== Directions ==
Using the eligibility criteria below, say whether each statement agrees with them: (a) patients must be at least 1 year old; (b) patients who received live vaccines in the 30 days before informed consent can take part; (c) healthy volunteers are accepted. Answer yes or no for each and quote the words that decide it.

== Document section ==
--- START ---
No Healthy Volunteers

Inclusion criteria

  • Male or female patients aged ≥ 1 years.
  • Signed written informed consent (patient older than 18 years or person(s) having the care and custody of the patient younger than 18 years).
  • Segmental overgrowth syndrome patients independently of genetic background (that means with/ without PTEN germline mutations or with/without AKT/PI3K somatic mutations in an overgrowth lesion).
  • Patients who meet clinical criteria for segmental overgrowth syndromes, including a soft tissue lesion composed of one or several tissue components such as fat, vessels, muscle, muscle or connective tissue.
  • Identification of a target lesion by MRI > 5 cm3. The target lesion must be externally visible (photos) and composed by soft tissue.
  • Normal organ and bone marrow function (i.e. transaminase levels > 2.5 x ULN or serum bilirubin > 1.5 x ULN, hemoglobin > 9 g/dL).
  • Negative urine pregnancy test in females with a childbearing potential.
  • If female and of child-bearing potential, documentation of negative pregnancy test prior to enrollment. Sexually active female patients (and female partners of male patients) must use adequate contraceptive measures while on study and for up to 8 weeks after ending treatment.

Exclusion criteria

  • Any concurrent therapy with chemotherapy agents or biologic agents or radiation therapy.
  • Patients who have received live vaccines in the past 30 days prior to informed consent.
  • Patients on medication with CYP3A4 inhibitors / inducers which are not replaced by other equivalent medications for the study period.
  • Patients who have known immunodeficiency or HIV seropositivity.
  • Patients with known interstitial lung disease, pneumonitis or with bleeding diathesis.
  • Patients with prior use of Everolimus or other mTOR inhibitors such as f.e. Rapamycin or any analogue within the last 6 months; regardless of therapeutic effect, but with risk assessment due to former side effects.
  • Any planned surgery within study period.
  • Pre-existing chronic wounds.
  • Triglycerides > 400 mg/dL (> 4.5 mmol/L) or total cholesterol > 300 mg/dL (> 7.8 mmol/L).
  • Creatinine clearance ≤ 60 mL/min (Cockcroft and Gault formula).
  • Proteinuria ≥ 30 mg/dL on dipstick and 24 hours proteinuria > 0.8 g/24 hours.
  • Intake of St John's Wort and/or grapefruit and grapefruit juice.
--- END ---
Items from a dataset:
--- START ---
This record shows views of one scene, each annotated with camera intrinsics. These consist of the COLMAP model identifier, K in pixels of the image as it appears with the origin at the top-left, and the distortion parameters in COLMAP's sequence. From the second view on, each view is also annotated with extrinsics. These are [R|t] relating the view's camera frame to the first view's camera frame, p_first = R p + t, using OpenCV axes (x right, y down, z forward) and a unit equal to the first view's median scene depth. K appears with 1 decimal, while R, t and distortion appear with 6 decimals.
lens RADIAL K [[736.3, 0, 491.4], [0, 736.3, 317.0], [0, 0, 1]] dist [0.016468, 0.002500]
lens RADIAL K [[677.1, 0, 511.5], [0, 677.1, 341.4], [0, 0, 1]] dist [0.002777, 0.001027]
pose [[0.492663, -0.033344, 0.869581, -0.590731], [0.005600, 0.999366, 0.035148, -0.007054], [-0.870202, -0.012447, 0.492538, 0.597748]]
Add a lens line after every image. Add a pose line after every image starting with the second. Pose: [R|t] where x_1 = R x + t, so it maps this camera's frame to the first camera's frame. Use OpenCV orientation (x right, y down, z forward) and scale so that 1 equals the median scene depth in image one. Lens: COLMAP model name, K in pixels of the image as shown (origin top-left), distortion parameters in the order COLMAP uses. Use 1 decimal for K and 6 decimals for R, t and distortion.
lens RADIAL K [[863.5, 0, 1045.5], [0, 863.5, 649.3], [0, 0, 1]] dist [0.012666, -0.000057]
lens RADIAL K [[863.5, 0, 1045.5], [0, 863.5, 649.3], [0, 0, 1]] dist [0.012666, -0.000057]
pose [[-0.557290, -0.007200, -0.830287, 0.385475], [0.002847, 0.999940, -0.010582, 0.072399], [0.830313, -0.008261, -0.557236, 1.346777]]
--- END ---
== Written solution ==
(a) Yes: "Male or female patients aged ≥ 1 years."
(b) No: "Patients who have received live vaccines in the past 30 days prior to informed consent."
(c) No: "No Healthy Volunteers"